The expected output is each line in the data below that includes the string "Collapse".

• **Extracted material**
=== Section Start ===

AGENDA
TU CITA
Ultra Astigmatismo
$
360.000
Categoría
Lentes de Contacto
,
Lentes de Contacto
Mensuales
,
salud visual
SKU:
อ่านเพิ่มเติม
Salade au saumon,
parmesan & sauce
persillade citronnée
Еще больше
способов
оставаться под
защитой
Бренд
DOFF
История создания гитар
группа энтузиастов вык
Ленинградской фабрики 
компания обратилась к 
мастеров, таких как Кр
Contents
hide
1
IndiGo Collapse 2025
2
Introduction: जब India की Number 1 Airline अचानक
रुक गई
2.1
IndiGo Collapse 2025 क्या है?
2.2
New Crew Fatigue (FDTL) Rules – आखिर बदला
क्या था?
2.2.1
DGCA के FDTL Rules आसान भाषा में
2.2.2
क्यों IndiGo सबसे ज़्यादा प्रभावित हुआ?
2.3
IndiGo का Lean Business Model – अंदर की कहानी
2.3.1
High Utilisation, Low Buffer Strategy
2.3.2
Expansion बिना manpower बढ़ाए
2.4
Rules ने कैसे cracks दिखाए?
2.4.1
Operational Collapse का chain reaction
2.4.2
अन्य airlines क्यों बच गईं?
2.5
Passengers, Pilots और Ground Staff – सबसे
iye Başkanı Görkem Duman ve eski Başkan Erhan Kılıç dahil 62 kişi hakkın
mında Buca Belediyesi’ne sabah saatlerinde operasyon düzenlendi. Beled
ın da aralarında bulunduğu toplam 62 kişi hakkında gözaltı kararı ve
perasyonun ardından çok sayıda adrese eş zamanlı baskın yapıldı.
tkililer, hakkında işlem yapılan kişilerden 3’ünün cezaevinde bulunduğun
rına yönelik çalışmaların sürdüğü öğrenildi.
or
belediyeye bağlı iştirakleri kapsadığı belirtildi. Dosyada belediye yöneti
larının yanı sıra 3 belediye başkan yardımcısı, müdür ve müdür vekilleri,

=== Section End ===

• **Solution for this problem**
IndiGo Collapse 2025
IndiGo Collapse 2025 क्या है?
Operational Collapse का chain reaction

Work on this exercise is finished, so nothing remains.